I’ve been called a perfectionist.
I’ve even referred to myself as one occasionally.
I have high expectations for myself, and basically always have. It’s ingrained in my personality, just like my stubborn streak and my grouchiness in the morning. I like to think I can manage it all, and I’m not usually the best at asking for help.
But now that we have one very busy toddler and another baby on the way, there have definitely been days or even weeks when I’m not even close to managing everything. Sure, I stay on top of things at work and my kid is dressed, bathed and fed every day (thanks in no small part to my husband’s help), but sometimes that’s all I have the energy for.
So I’ve been working on something else while I grow a child and try to enjoy the last months and weeks being a mom of one. I’m working on letting myself off the hook when I look around my house and see the laundry piling up, or the toys strewn all over the living room. Some days I have to reassure myself that good enough really is good enough—getting done only those things that really have to get done is totally acceptable every now and then.
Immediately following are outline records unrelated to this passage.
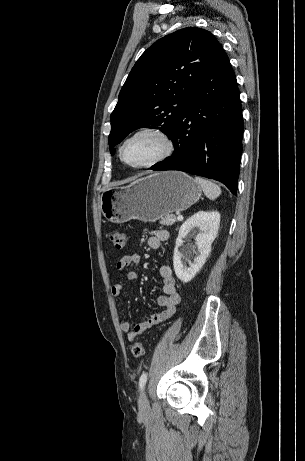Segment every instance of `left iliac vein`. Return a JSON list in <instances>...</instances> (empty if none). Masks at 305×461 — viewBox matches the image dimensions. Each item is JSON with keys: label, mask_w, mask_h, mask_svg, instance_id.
I'll return each mask as SVG.
<instances>
[{"label": "left iliac vein", "mask_w": 305, "mask_h": 461, "mask_svg": "<svg viewBox=\"0 0 305 461\" xmlns=\"http://www.w3.org/2000/svg\"><path fill=\"white\" fill-rule=\"evenodd\" d=\"M138 403H139V408L142 411H145L149 408V401H148L146 392L144 390H142L140 393Z\"/></svg>", "instance_id": "left-iliac-vein-1"}]
</instances>
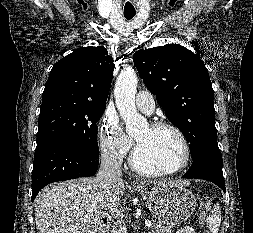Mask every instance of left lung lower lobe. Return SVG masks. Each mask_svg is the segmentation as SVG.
<instances>
[{
	"label": "left lung lower lobe",
	"mask_w": 253,
	"mask_h": 233,
	"mask_svg": "<svg viewBox=\"0 0 253 233\" xmlns=\"http://www.w3.org/2000/svg\"><path fill=\"white\" fill-rule=\"evenodd\" d=\"M222 155L212 152H203L193 159V164L183 178L204 179L213 182L225 192V183L222 172Z\"/></svg>",
	"instance_id": "left-lung-lower-lobe-1"
}]
</instances>
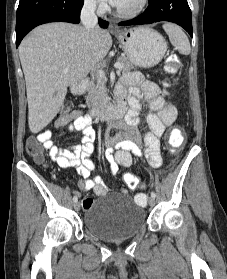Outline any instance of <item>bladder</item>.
<instances>
[{
	"instance_id": "31cf9c89",
	"label": "bladder",
	"mask_w": 227,
	"mask_h": 279,
	"mask_svg": "<svg viewBox=\"0 0 227 279\" xmlns=\"http://www.w3.org/2000/svg\"><path fill=\"white\" fill-rule=\"evenodd\" d=\"M145 219L144 209L129 196L105 194L85 213L84 226L101 240L119 241L137 234Z\"/></svg>"
}]
</instances>
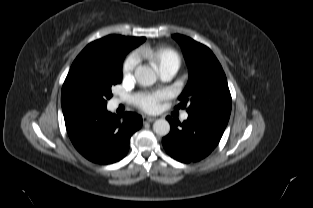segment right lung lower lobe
Listing matches in <instances>:
<instances>
[{
  "label": "right lung lower lobe",
  "instance_id": "right-lung-lower-lobe-1",
  "mask_svg": "<svg viewBox=\"0 0 313 208\" xmlns=\"http://www.w3.org/2000/svg\"><path fill=\"white\" fill-rule=\"evenodd\" d=\"M68 135L75 148L88 160L110 164L125 157L133 133L142 126V117L126 112L116 116L106 105L78 98H62Z\"/></svg>",
  "mask_w": 313,
  "mask_h": 208
}]
</instances>
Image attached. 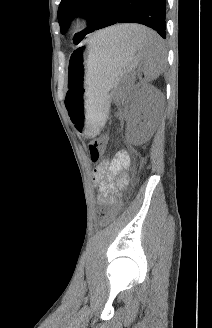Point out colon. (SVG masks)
I'll use <instances>...</instances> for the list:
<instances>
[{
    "mask_svg": "<svg viewBox=\"0 0 212 328\" xmlns=\"http://www.w3.org/2000/svg\"><path fill=\"white\" fill-rule=\"evenodd\" d=\"M107 147V138L101 136L92 140L88 145V150L92 162H97ZM122 207V201L117 202L106 211L100 212L101 225L106 226L116 217Z\"/></svg>",
    "mask_w": 212,
    "mask_h": 328,
    "instance_id": "colon-1",
    "label": "colon"
}]
</instances>
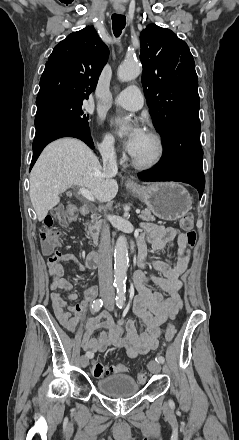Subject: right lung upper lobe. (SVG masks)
Masks as SVG:
<instances>
[{"label":"right lung upper lobe","mask_w":239,"mask_h":440,"mask_svg":"<svg viewBox=\"0 0 239 440\" xmlns=\"http://www.w3.org/2000/svg\"><path fill=\"white\" fill-rule=\"evenodd\" d=\"M108 56L109 49L93 26L69 34L46 62L36 102L54 96L88 99Z\"/></svg>","instance_id":"obj_1"}]
</instances>
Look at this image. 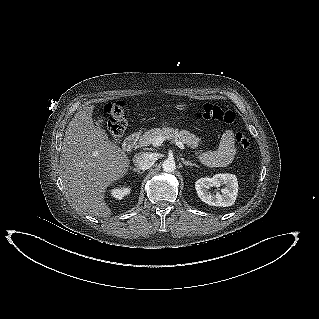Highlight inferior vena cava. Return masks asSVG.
I'll return each mask as SVG.
<instances>
[{
  "instance_id": "602c4592",
  "label": "inferior vena cava",
  "mask_w": 319,
  "mask_h": 319,
  "mask_svg": "<svg viewBox=\"0 0 319 319\" xmlns=\"http://www.w3.org/2000/svg\"><path fill=\"white\" fill-rule=\"evenodd\" d=\"M133 163L140 170H147L155 163V156L151 153L140 152L133 158Z\"/></svg>"
}]
</instances>
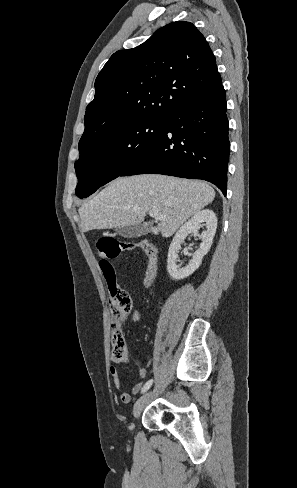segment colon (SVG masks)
Listing matches in <instances>:
<instances>
[{"instance_id": "colon-1", "label": "colon", "mask_w": 297, "mask_h": 488, "mask_svg": "<svg viewBox=\"0 0 297 488\" xmlns=\"http://www.w3.org/2000/svg\"><path fill=\"white\" fill-rule=\"evenodd\" d=\"M97 248L102 256L99 261L100 268L107 281L110 291V308L112 312V359L115 362H125L127 360L128 350L124 335L121 331L122 320L131 311V298L127 291L118 287L116 282V271L110 259L118 257L123 251L139 248L144 251L148 257V267L145 278L147 287L154 283L158 251L148 242L127 243L120 241L112 236L106 235L101 237L97 242Z\"/></svg>"}]
</instances>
This might not sound like a groundbreaking thought, but it’s a shift in thinking for me. It’s not that my house was always spotless before, or that things were never put off until the next day. But it used to happen less frequently, and so it was easier to brush off. Now that it happens more often, I have to also let go of the guilt—because rest isn’t really rest when you’re lying there obsessing about all the things you should be doing. Sometimes rest is what you should be doing right? Logically I know this—convincing myself of it isn’t always so easy.
So mamas, if you need an evening (or two or three) to take some time to do something for yourself, or just do nothing for anyone, do it. Those dishes and piles of laundry aren’t going anywhere (unfortunately!). And try not to beat yourself up about it—we’re all doing the best we can. And that really is good enough.